Exhibition Essays

Tangential Structures

May 2013

Steel-Life

Claudia Arozqueta

Upon entering Yona Lee's exhibition, the visitor's eye is caught by a toilet paper strip that softly travels from the floor to the entrance beams of the gallery, to encounter an orchestra of zigzagging, looping and wavy steel rods that occupy the gallery space. Within these shiny structures, regularly used for commercial display, Lee has incorporated a series of mundane objects, such as sunglasses, forks, cups, newspapers, clothes, canned food, mirrors, compact discs, soaps and pricing tags.

Inspired by retail design but going against the logic of visual merchandising, the items installed in the steel displayers are not in any logical order and are difficult to find. While marketing strategies suggest creating a reachable and efficient accommodation of equipment, product and people to incentivize focus and arouse interest, Lee’s installation materializes as neurotic organized chaos that, while seductive, hinders free circulation and overwhelms sight. Some objects appear to float in the space in a simple and fluid way, yet are not very accessible to the public, challenging notions of gravity and logic. Such is the case of a table salt drum that appears unreachable five meters above the floor very close to the ceiling. In quite the opposite manner, the closeness to the floor of a tissue box will make you think twice if you want to grab one. Absurdly, a glass of water lies on a high beam close to the wall, which appears as invisible as a package of Tic Tac mints, which from certain perspectives, are hidden behind a tuna can. Other things on the floor are shown to magnify and disrupt the sense of order, such as some scarves, jeans and musical scores that are displayed as if they were randomly thrown on the floor, a white plate that apparently fell from an upper structure, as well as the remains of coffee, bread and other detritus. All are paradoxically surrounded by small pieces of steel carefully installed by the artist. 

If the past site-responsive interventions of Yona Lee were characterized by their minimalism, cleanness and clarity of space, the immersive installation at Enjoy Gallery could appear as antithetical. The limpidity of Lee’s previous installations has been substituted by a physically and psychologically crowded space, that pulls you in and out so dramatically that it could even intimidate some visitors from wandering through it, perhaps conscious of the fragility of the piece. Regardless of this striking visual difference, the work still holds strong links with her past body of work through the utilization of a neutral, resistant, hard but malleable material like steel that—in communication with dozens of objects in this particular case—becomes part of an overall composition that playfully interacts with the architecture of the space, including floor, ceiling, beams and walls via the play of its own shadows.

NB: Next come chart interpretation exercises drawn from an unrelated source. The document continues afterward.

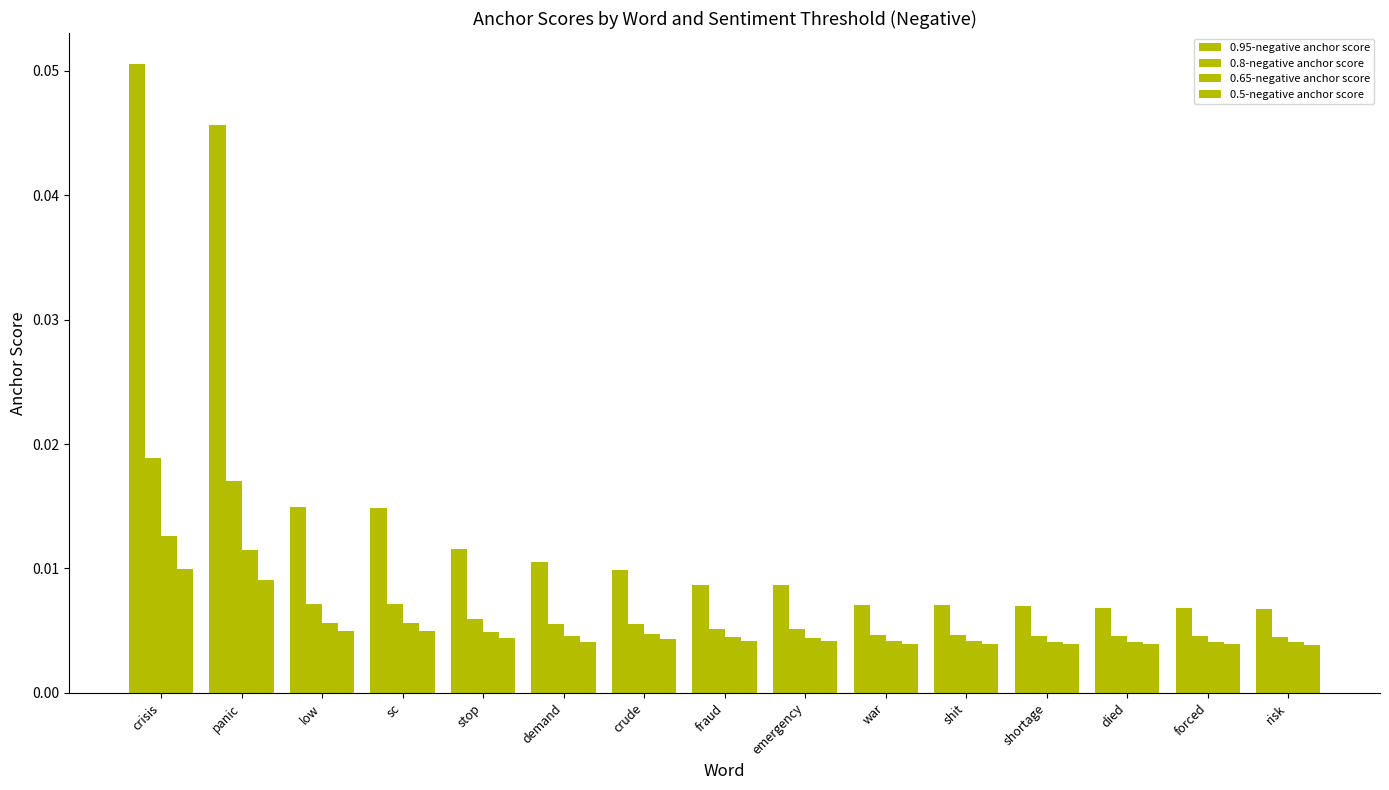

True or false: 0.8-negative anchor score has a value of 0.0 at war.

True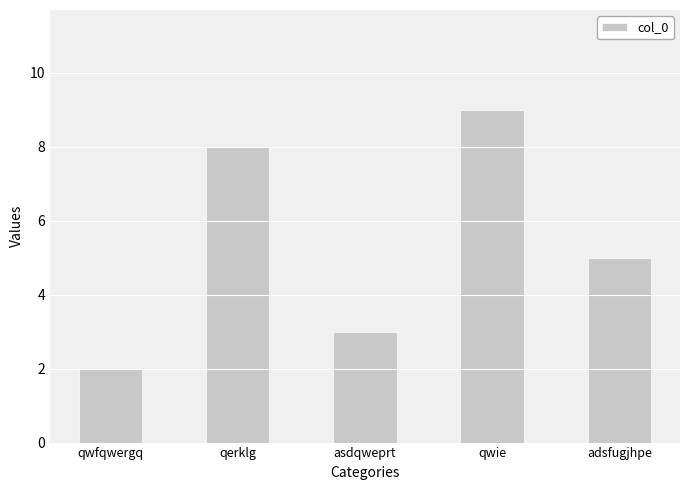

What is the change in value from qwfqwergq to adsfugjhpe?

+3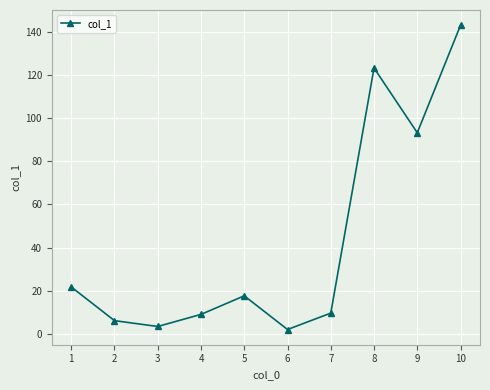

Where is the first local minimum?

3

Furthermore, the relations created by this bricolage expand from the merely visual and structural to a whole sensory stimulating experience that engages all five senses. The installation activates participant’s olfactory receptors through the sweet fragrance of a perfume, the fruity aroma of a red wine, and the strong scent that emerges from some cigarette butts set on an ashtray. While activating both gustation and tactility by grabbing and tasting sweets from bags displayed from a hook, visitors also can become active participants in the consumption of the work. As if that was not enough, the sensory experience expands to hearing the tick-tocking of a clock that rhythmically communicates with the droplet of a sodden towel, exalting the temporal and every day character of the installation. All this is enhanced by a series of instructions left by the artists to be executed by staff, which reveals the individualized and ephemeral nature of some objects: Please water the pot plant, replace the flowers that died, steep the hand towel every morning…

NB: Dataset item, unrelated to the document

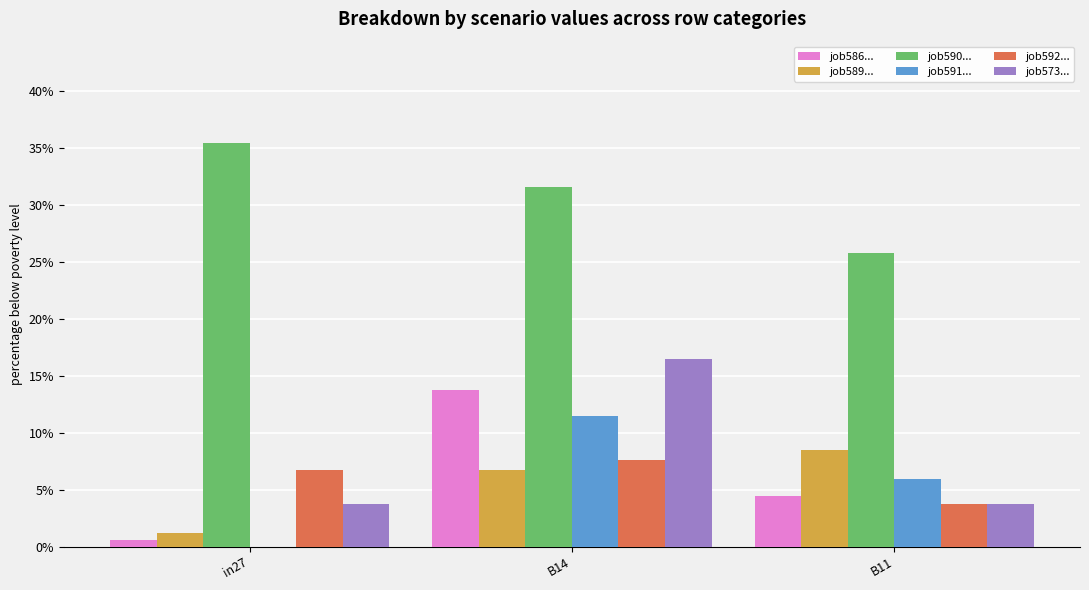

The value of job586_scenario0_1220 at B14 is 0.1. True or false?

True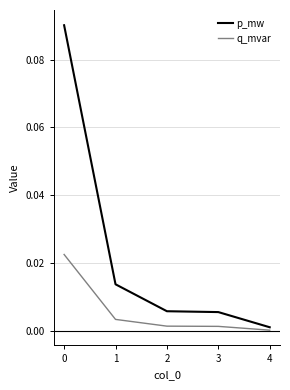

The p_mw series shows 0.0 at 3. True or false?

True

At the core of this plethora of intertwined instructions, materials, and persuasive sensations, is a poignant revelation about the possibility of transforming consumption tactics. The gesture of deconstructing and transferring retail design out of its natural environment to a different space of consumption, such as to an art gallery, de-programs assumed ideologies, everyday experiences and reflex behaviors. The material interventions that change the shape of ordinary custom built display units and the individual display of items, as opposed to commercial agglomeration, verifies that a well-placed action or detail can reverse situations and meanings.

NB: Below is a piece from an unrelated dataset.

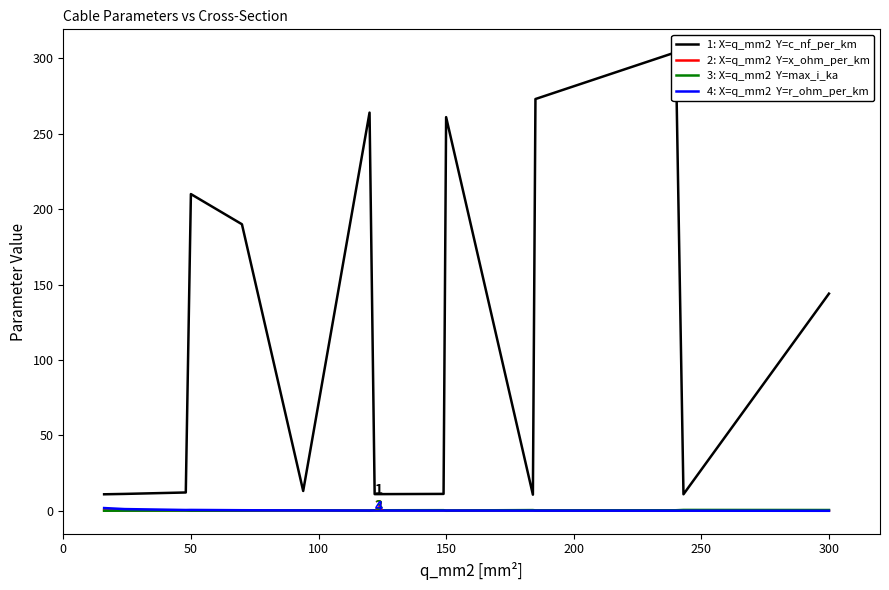

How many series are shown in this chart?

4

Tangential Structures, besides being a reflection about the aesthetics of commercial spaces, is an exploration about the nature of objects as produced, consumed, possessed and personalized items. It depicts the processes of consumption by which a mass-produced product only transforms into an object through its inclusion in the domestic space. But it also draws attention to how a different aura can be artistically imbued into it, creating unconventional ways of reading that incite objects to speak about their silent and hidden, but ever-so-present, user purposes and stories.